_JOB_: Count the lines in the records below that contain the string "arasyndaky". Reply with that number alone.

··· LISTED RECORDS

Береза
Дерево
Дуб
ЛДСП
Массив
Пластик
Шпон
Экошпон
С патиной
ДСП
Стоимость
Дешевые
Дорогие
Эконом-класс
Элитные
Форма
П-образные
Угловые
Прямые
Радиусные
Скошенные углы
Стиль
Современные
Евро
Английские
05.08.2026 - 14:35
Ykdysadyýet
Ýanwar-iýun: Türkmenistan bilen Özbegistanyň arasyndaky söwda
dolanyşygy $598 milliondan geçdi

······
··· LISTED RECORDS

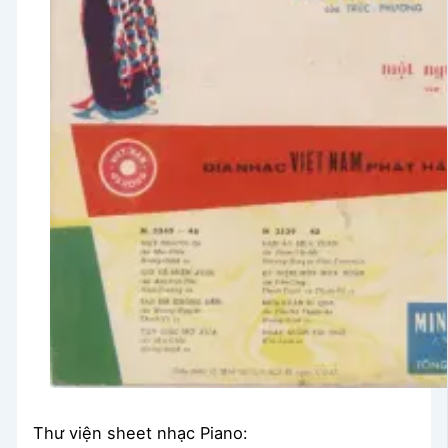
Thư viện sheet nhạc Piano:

······

_RESPONSE_: 1